DEFINITION OF SLAVERY.

If we would know whether the Bible sanctions slavery, we must determine what slavery is. A constituent element, is one thing; a relation, another; an appendage, another. Relations and appendages presuppose other things to which they belong. To regard them as the things themselves, or as constituent parts of them, leads to endless fallacies. A great variety of conditions, relations, and tenures, indispensable to the social state, are confounded with slavery; and thus slaveholding becomes quite harmless, if not virtuous. We will specify some of these.

1. Privation of suffrage. Then minors are slaves.

2. Ineligibility to office. Then females are slaves.

3. Taxation without representation. Then slaveholders in the District of Columbia are slaves.

4. Privation of one's oath in law. Then disbelievers in a future retribution are slaves.

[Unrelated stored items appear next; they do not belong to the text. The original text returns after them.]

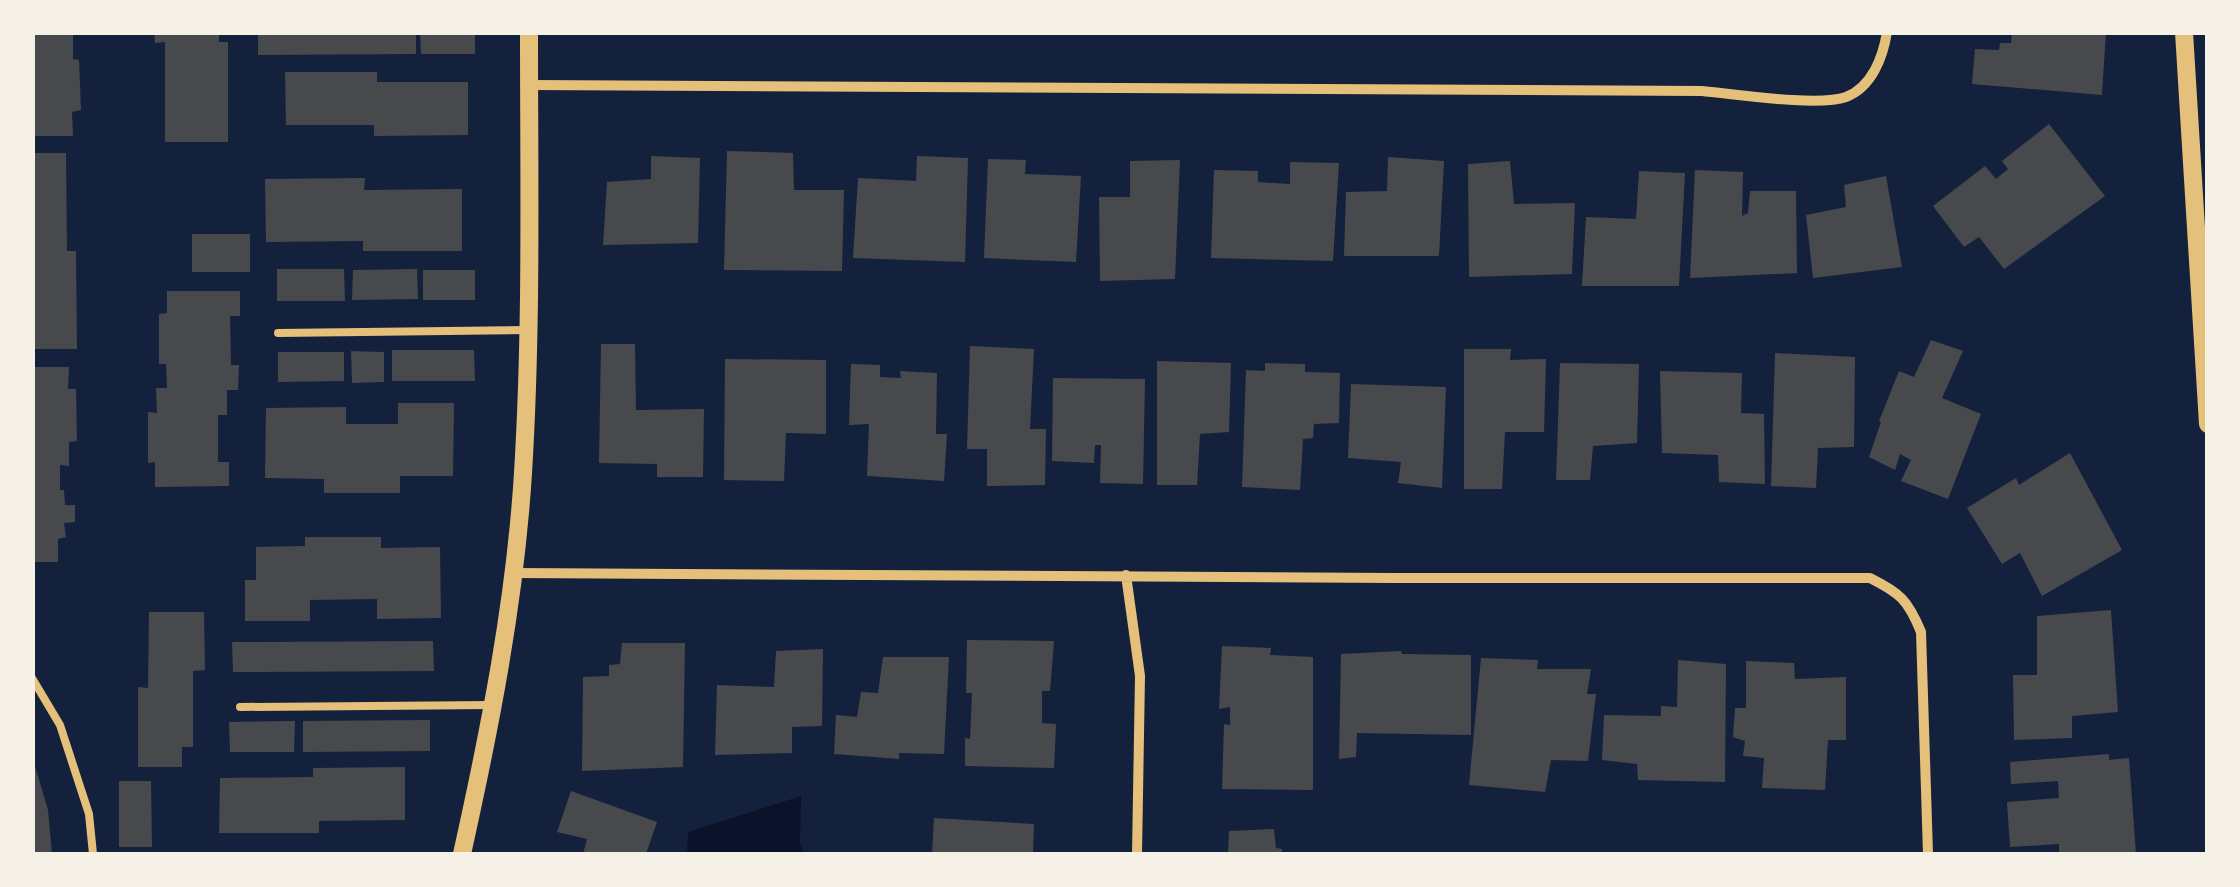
<svg xmlns="http://www.w3.org/2000/svg" width="2240" height="887" viewBox="0 0 2240 887" font-family="'Archivo Narrow',sans-serif">
	<style>
		.water { fill: #0b132b }
		.building { fill: #48494c }
		.lines { fill: none; stroke-linecap: round; stroke-linejoin: round }
		.service { stroke: #e5c07b; stroke-width: 8 }
		.minor { stroke: #e5c07b; stroke-width: 10 }
		.tertiary { stroke: #e5c07b; stroke-width: 18 }
	</style>
	<rect width="100%" height="100%" fill="#14213d"/>
	<!-- water -->
	<path class="water" d="M801 796 800 844 804 854H687L688 832Z"/>
	<!-- building -->
	<path class="building" d="M32 32 73 34V59L79 60 81 110 72 112 73 136H32Z
		M154 32H219V42H228V142H165V42L155 43Z
		M258 32H416V54L258 55Z
		M420 32H475V54H421Z
		M2012 32H2106L2102 95 1972 84 1975 49 1999 50 2000 43H2011Z
		M285 72H377V82H468V135L374 136V125H286Z
		M2049 124 2105 196 2004 269 1979 237 1964 247 1933 206 1985 166 1996 179 2008 169 2002 161Z
		M727 151 793 153 794 190H844L842 271 724 270Z
		M32 153H66L67 251H76L77 349H32Z
		M651 156 700 158 698 243 603 245 607 182 651 179Z
		M917 156 968 158 965 262 853 258 858 178 916 181Z
		M1388 157 1444 161 1439 256H1344L1346 192 1387 191Z
		M988 159 1026 160 1025 174 1081 176 1076 262 984 258Z
		M1180 160 1175 279 1100 281 1099 197H1130V161Z
		M1510 161 1514 204 1575 203 1572 274 1469 277 1468 164Z
		M1290 162 1339 163 1333 261 1211 258 1214 170 1258 171V182L1290 184Z
		M1695 170 1743 172 1742 216 1748 213 1750 191H1796L1797 273 1690 278Z
		M1639 171 1685 173 1679 286H1582L1586 217 1636 219Z
		M1886 176 1902 267 1813 278 1806 215 1846 207 1844 185Z
		M365 178 364 190 462 189V251H363V241L266 242 265 179Z
		M192 234H250V272H192Z
		M277 269H344L345 301H277Z
		M417 269 418 299 352 300 353 270Z
		M423 270H475V300H423Z
		M167 291H240V316H230L231 365H239L238 390H227V415H218V462H229V486L155 487V462L148 463V412L157 413 156 388H167L166 364H159V314L167 313Z
		M1931 340 1963 351 1942 398 1981 414 1948 499 1901 481 1911 460 1900 454 1895 470 1869 457 1881 422 1879 421 1899 371 1914 377Z
		M601 344H635L636 410 704 409 703 477H657V464L599 463Z
		M970 346 1034 349 1030 429H1046L1045 485 987 486V449H967Z
		M1464 349H1511L1510 360 1546 359 1544 432H1505L1502 489H1464Z
		M392 350H474L475 381H392Z
		M351 351 384 352V382L352 383Z
		M278 352H344V381L278 382Z
		M1775 353 1855 357 1854 447 1818 448 1816 488 1771 486Z
		M725 359 826 360V434L786 433 784 481 724 480Z
		M1157 361 1231 363 1229 432 1200 434 1197 485H1157Z
		M1265 363 1305 364V372L1340 373 1339 423 1314 424 1313 438 1303 439 1300 490 1242 487 1246 370 1265 371Z
		M1560 363 1639 364 1637 443 1593 446 1590 480H1556Z
		M851 364 880 365V377L901 378 900 371 937 373 936 434H947L944 481 867 476 869 424 849 425Z
		M32 367H69L68 389H76L77 441 69 442V466L60 465V490H64L65 505H75V522L64 523 66 537 58 539V562H32Z
		M1660 371 1742 373 1741 413 1764 414 1765 484 1719 482 1718 455 1662 453Z
		M1053 378 1145 379 1143 484 1100 483 1101 445H1095L1094 463 1052 461Z
		M1351 384 1446 387 1442 488 1398 483 1401 462 1348 458Z
		M398 403H454L453 476H400V493H324V479L265 478 266 408 346 407V424H398Z
		M2070 453 2122 550 2042 596 2020 553 2002 564 1967 508 2016 478 2019 485Z
		M305 537H381V548L440 547 441 618 377 619V599L310 600V621H245V580H256V547L305 546Z
		M2111 610 2118 712 2072 716V738L2014 740 2013 675H2037V616Z
		M149 612H204L205 670 193 671V747H182V767H138V687L148 688Z
		M967 640 1054 641 1050 691H1042V723L1056 724 1054 768 965 766V738L970 739 972 693H966Z
		M433 641 434 671 233 672 232 642Z
		M622 643H685L683 767 582 771 583 677 609 676V665L620 664Z
		M1222 646 1271 648 1270 655 1313 657V790L1222 789 1224 724 1230 725V707L1219 709Z
		M823 649 822 726 792 727V753L715 755 717 685 774 687 776 651Z
		M1401 651 1402 654 1471 655V735L1357 733 1356 757 1339 759 1341 654Z
		M883 657H949L944 754 899 753V759L834 754 836 715 857 717 861 692 878 693Z
		M1481 658 1538 660 1537 669H1591L1587 694H1596L1588 761 1551 760 1545 792 1469 785Z
		M1678 660 1726 664 1725 782 1638 780 1637 764 1602 760 1604 715 1661 716V706L1677 707Z
		M1746 661 1794 663 1795 679 1846 677V740H1828L1825 790 1762 788 1764 758 1743 756 1745 741 1733 737 1735 708H1746Z
		M430 720V751L303 752V721Z
		M295 721 294 752H230L229 722Z
		M2109 754V760L2129 758 2136 854H2059V844L2010 847 2007 802 2059 798 2058 781 2011 784 2010 762Z
		M32 756 48 810 52 854H32Z
		M405 767V820L319 821V833H219L220 778 313 777V768Z
		M119 781H151L152 847H119Z
		M571 791 657 822 646 854H583L587 839 557 832Z
		M934 818 1034 824 1033 854H932Z
		M1274 829 1276 848 1282 849V854H1228L1229 831Z"/>
	<g class="lines">
		<!-- service -->
		<path class="service" d="M278 333 529 330
			M32 678 60 725 89 814 93 854
			M240 707 491 705"/>
		<!-- minor -->
		<path class="minor" d="M529 85 1702 91C1735 94 1818 107 1846 97 1872 87 1883 57 1887 32
			M513 573 1395 578H1870C1900 593 1908 600 1921 632L1928 854
			M1126 575 1140 676 1137 854"/>
		<!-- tertiary -->
		<path class="tertiary" d="M2184 32 2208 424
			M462 854C490 728 515 602 523 473 532 326 529 179 529 32"/>
	</g>
	<!-- border -->
	<rect width="2240" height="887" fill="none" stroke="#f6f1e7" stroke-width="70"/>
</svg>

5. Privation of trial by jury. Then all in France and Germany are slaves.

6. Being required to support a particular religion. Then the people of England are slaves. [To the preceding may be added all other disabilities, merely political.]

7. Cruelty and oppression. Wives, children, and hired domestics are often oppressed; but these forms of cruelty are not slavery.

8. Apprenticeship. The rights and duties of master and apprentice are correlative and reciprocal. The claim of each upon the other results from his obligation to the other. Apprenticeship is based on the principle of equivalent for value received. The rights of the apprentice are secured, equally with those of the master. Indeed, while the law is just to the master, it is benevolent to the apprentice. Its main design is rather to benefit the apprentice than the master. It promotes the interests of the former, while in doing it, it guards from injury those of the latter. To the master it secures a mere legal compensation—to the apprentice, both a legal compensation and a virtual gratuity in addition, he being of the two the greatest gainer. The law not only recognizes the right of the apprentice to a reward for his labor, but appoints the wages, and enforces the payment. The master's claim covers only the services of the apprentice. The apprentice's claim covers equally the services of the master. Neither can hold the other as property; but each holds property in the services of the other, and BOTH EQUALLY. Is this slavery?